• _About this exercise_:
Could every line of the listing be output exactly, with the pictures skipped?

• _Material supplied_:

Segment Open

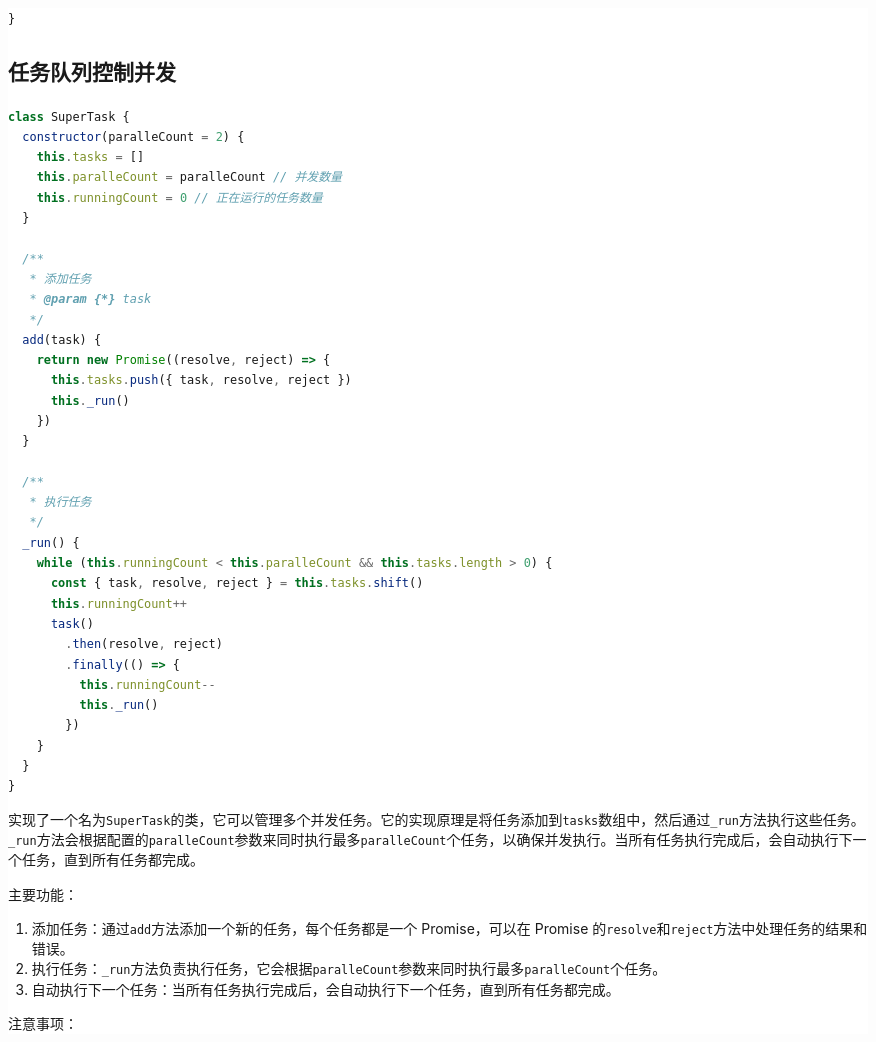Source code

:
 ```js
}
```

## 任务队列控制并发

```js
class SuperTask {
  constructor(paralleCount = 2) {
    this.tasks = []
    this.paralleCount = paralleCount // 并发数量
    this.runningCount = 0 // 正在运行的任务数量
  }

  /**
   * 添加任务
   * @param {*} task
   */
  add(task) {
    return new Promise((resolve, reject) => {
      this.tasks.push({ task, resolve, reject })
      this._run()
    })
  }

  /**
   * 执行任务
   */
  _run() {
    while (this.runningCount < this.paralleCount && this.tasks.length > 0) {
      const { task, resolve, reject } = this.tasks.shift()
      this.runningCount++
      task()
        .then(resolve, reject)
        .finally(() => {
          this.runningCount--
          this._run()
        })
    }
  }
}
```

实现了一个名为`SuperTask`的类，它可以管理多个并发任务。它的实现原理是将任务添加到`tasks`数组中，然后通过`_run`方法执行这些任务。`_run`方法会根据配置的`paralleCount`参数来同时执行最多`paralleCount`个任务，以确保并发执行。当所有任务执行完成后，会自动执行下一个任务，直到所有任务都完成。

主要功能：

1. 添加任务：通过`add`方法添加一个新的任务，每个任务都是一个 Promise，可以在 Promise 的`resolve`和`reject`方法中处理任务的结果和错误。
2. 执行任务：`_run`方法负责执行任务，它会根据`paralleCount`参数来同时执行最多`paralleCount`个任务。
3. 自动执行下一个任务：当所有任务执行完成后，会自动执行下一个任务，直到所有任务都完成。

注意事项：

Segment Closed

• _Solved exercise_:
Source code

:
 ```js
}
```

## 任务队列控制并发

```js
class SuperTask {
  constructor(paralleCount = 2) {
    this.tasks = []
    this.paralleCount = paralleCount // 并发数量
    this.runningCount = 0 // 正在运行的任务数量
  }

  /**
   * 添加任务
   * @param {*} task
   */
  add(task) {
    return new Promise((resolve, reject) => {
      this.tasks.push({ task, resolve, reject })
      this._run()
    })
  }

  /**
   * 执行任务
   */
  _run() {
    while (this.runningCount < this.paralleCount && this.tasks.length > 0) {
      const { task, resolve, reject } = this.tasks.shift()
      this.runningCount++
      task()
        .then(resolve, reject)
        .finally(() => {
          this.runningCount--
          this._run()
        })
    }
  }
}
```

实现了一个名为`SuperTask`的类，它可以管理多个并发任务。它的实现原理是将任务添加到`tasks`数组中，然后通过`_run`方法执行这些任务。`_run`方法会根据配置的`paralleCount`参数来同时执行最多`paralleCount`个任务，以确保并发执行。当所有任务执行完成后，会自动执行下一个任务，直到所有任务都完成。

主要功能：

1. 添加任务：通过`add`方法添加一个新的任务，每个任务都是一个 Promise，可以在 Promise 的`resolve`和`reject`方法中处理任务的结果和错误。
2. 执行任务：`_run`方法负责执行任务，它会根据`paralleCount`参数来同时执行最多`paralleCount`个任务。
3. 自动执行下一个任务：当所有任务执行完成后，会自动执行下一个任务，直到所有任务都完成。

注意事项：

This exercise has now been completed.